L'angiohémophilie de Schumann (en anglais angiohaemophilia) appelée également hémophilie vasculaire correspond une pathologie se caractérisant à l'égal de l'hémophilie, par la survenue d'hémorragies à répétition mais différentes de l'hémophilie " classique " par l'absence d'atteinte familiale. D'autre part les résultats des examens de laboratoire portant sur la coagulation sanguine du patient les examens de sang et plus particulièrement le temps de coagulation sont normaux (malgré la diminution des facteurs anti-hémophiliques A ou B). Pour les spécialistes le temps de saignement est allongé, la résistance des capillaires (micro vaisseaux) est très diminuée et les capillaires semblent normaux. L' administration de plasma contenant la fraction I de Cohn améliore cette pathologie. Il semble s'agir d'une variété ou d'une forme de la maladie de von Willebrand.

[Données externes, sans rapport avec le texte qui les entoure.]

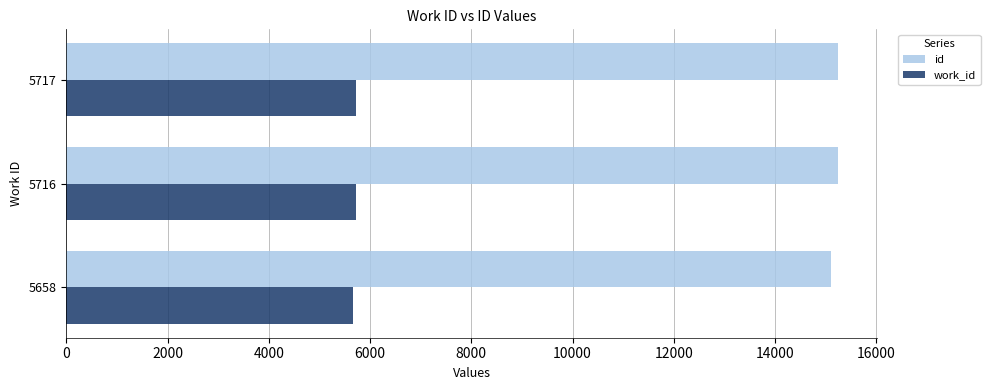

What is the minimum value for id?

15114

De grands progrès thérapeutiques (préparation de fractions plasmatiques concentrées contenant l'un ou l'autre des facteurs antihémophiliques) permettent maintenant de corriger les troubles de la coagulation. Les transfusions ont été, il y a quelques années, à l'origine de la contamination, d'un nombre élevé d'hémophiles par des virus de l'hépatite (B et C) et du déficit immunitaire humain (VIH). Grâce à l'utilisation de produits chauffés maintenant, il est possible de limiter la contamination par le virus VIH. Les produits utilisés à l'heure actuelle sont de très haute pureté ou ultrapurs. Autant dire que le risque est quasiment nul vis-à-vis du virus VIH et des virus des hépatites B et C.